* [EXERCISE GOAL]
Starting at the line that contains "t: 2500000 -> 4870000", transcribe each line exactly through the end of the data below, and skip any pictures.
Top of SUPPLIED DATA
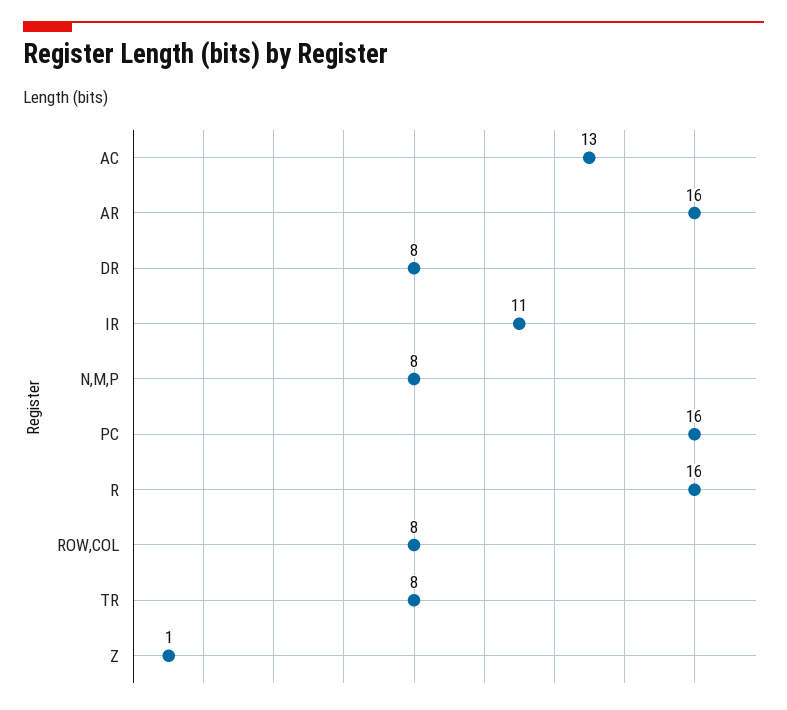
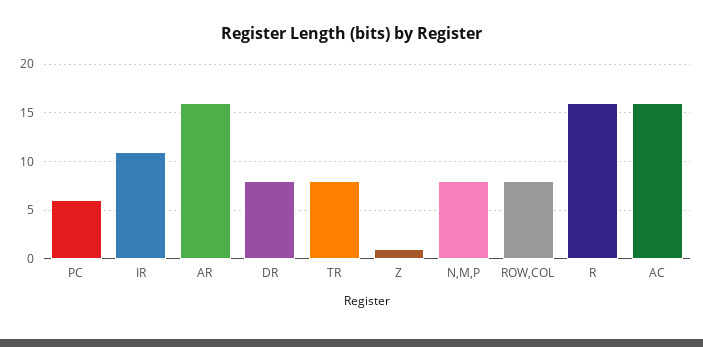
AC: 13 -> 16
PC: 16 -> 6

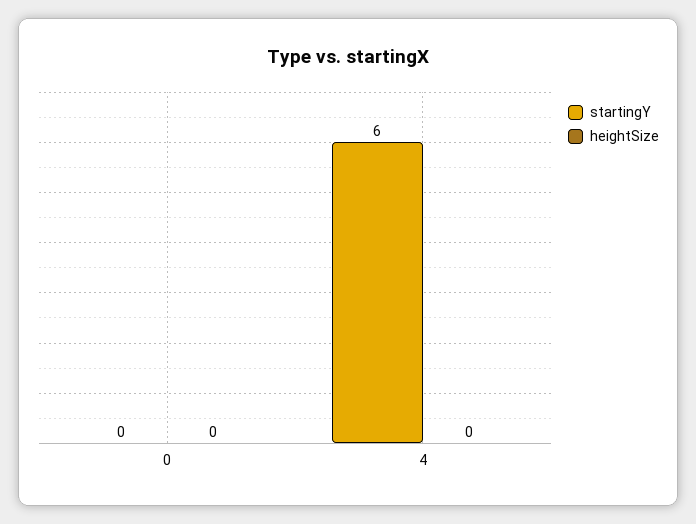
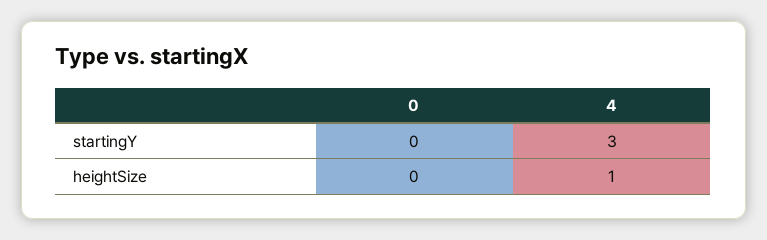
startingY, 4: 6 -> 3
heightSize, 4: 0 -> 1

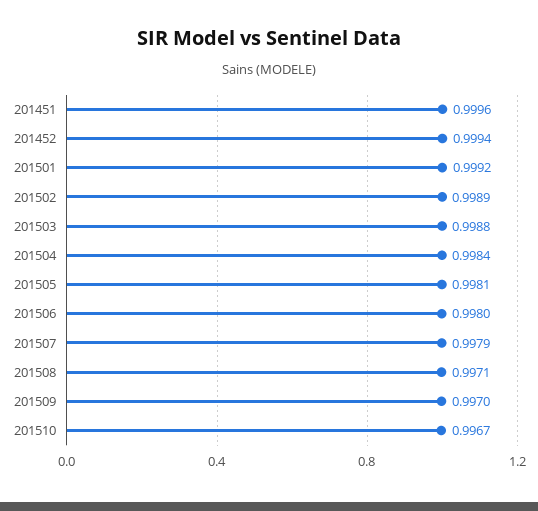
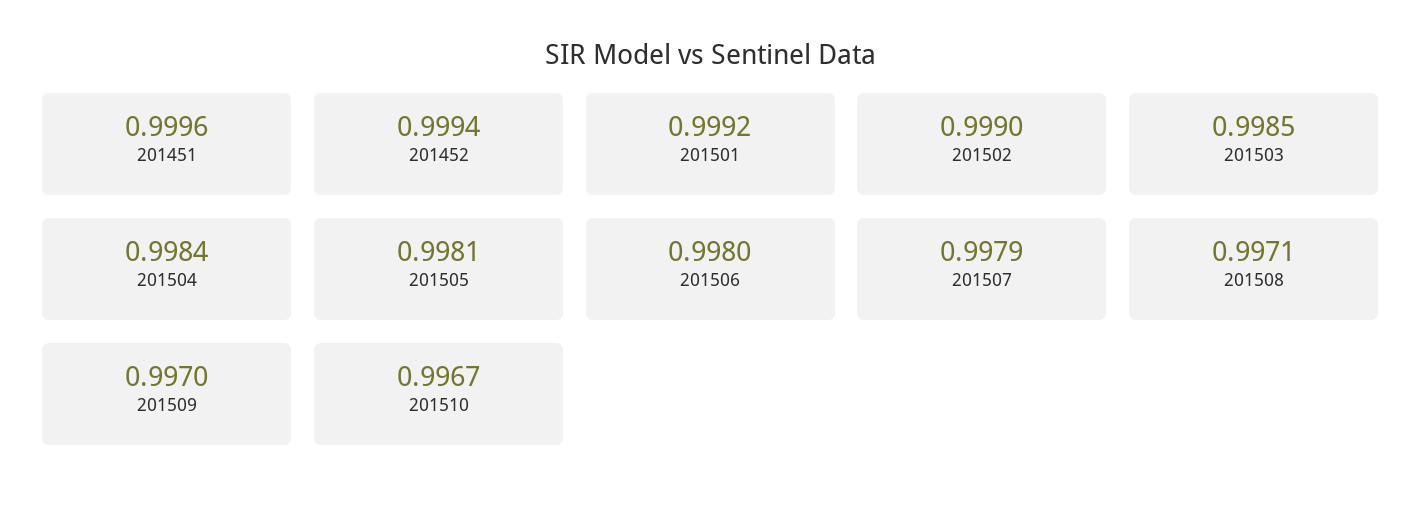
201502: 0.9989 -> 0.999
201503: 0.9988 -> 0.9985

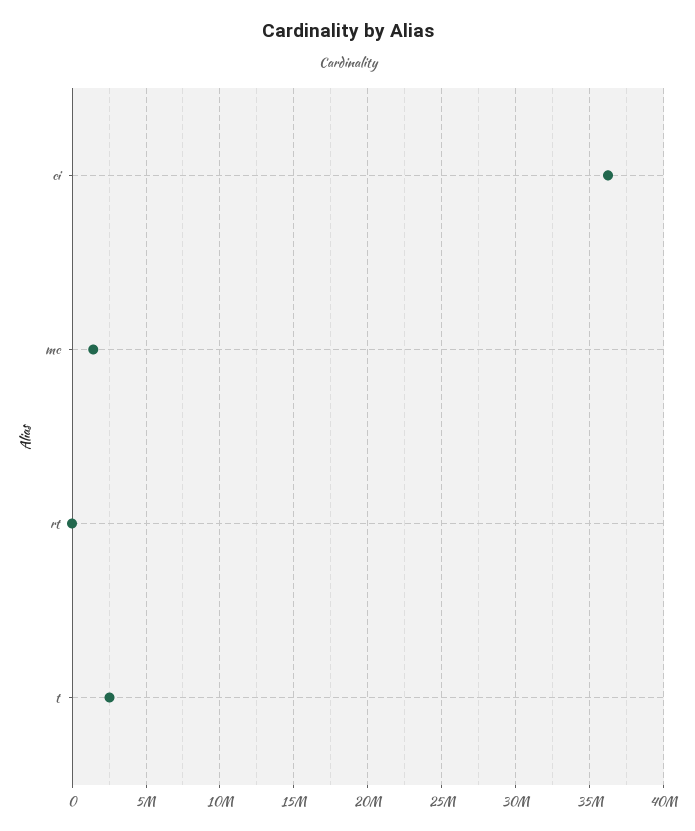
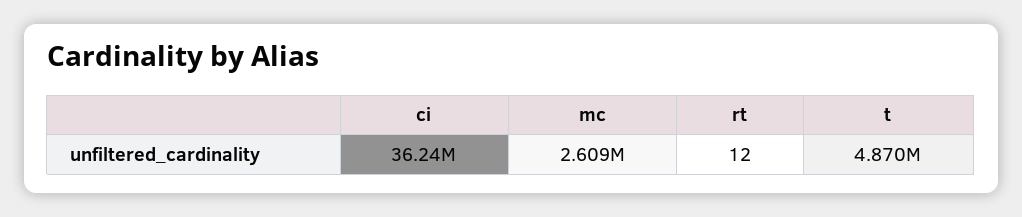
mc: 1500000 -> 2609000
t: 2500000 -> 4870000

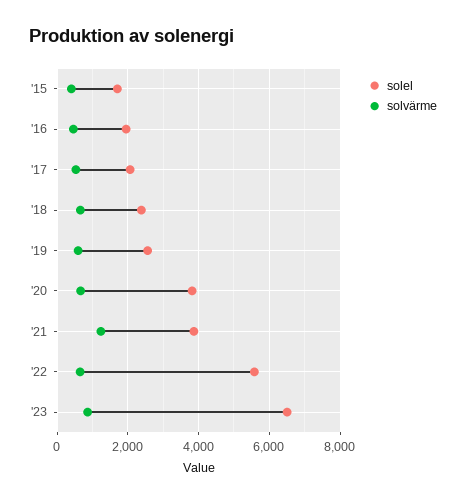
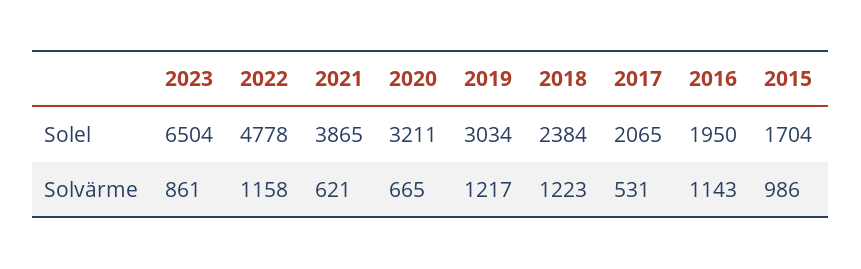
solvärme, '15: 400 -> 986
solvärme, '16: 400 -> 1143
solvärme, '18: 600 -> 1223
solel, '19: 2600 -> 3034
solvärme, '19: 600 -> 1217
solel, '20: 3800 -> 3211
solvärme, '21: 1200 -> 621
solel, '22: 5600 -> 4778
solvärme, '22: 600 -> 1158

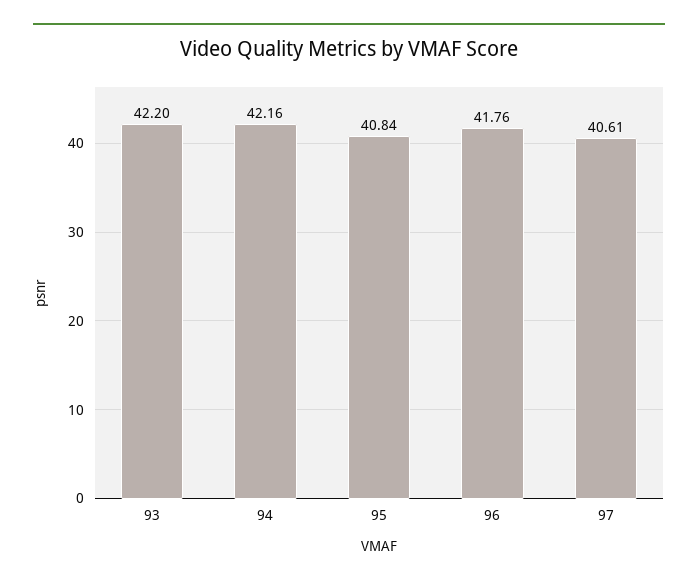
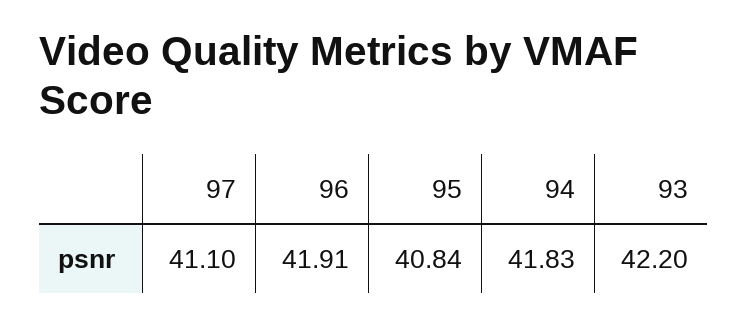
94: 42.16 -> 41.83
96: 41.76 -> 41.91
97: 40.61 -> 41.1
Bottom of SUPPLIED DATA
* [RESULT OF THE EXERCISE]
t: 2500000 -> 4870000

solvärme, '15: 400 -> 986
solvärme, '16: 400 -> 1143
solvärme, '18: 600 -> 1223
solel, '19: 2600 -> 3034
solvärme, '19: 600 -> 1217
solel, '20: 3800 -> 3211
solvärme, '21: 1200 -> 621
solel, '22: 5600 -> 4778
solvärme, '22: 600 -> 1158

94: 42.16 -> 41.83
96: 41.76 -> 41.91
97: 40.61 -> 41.1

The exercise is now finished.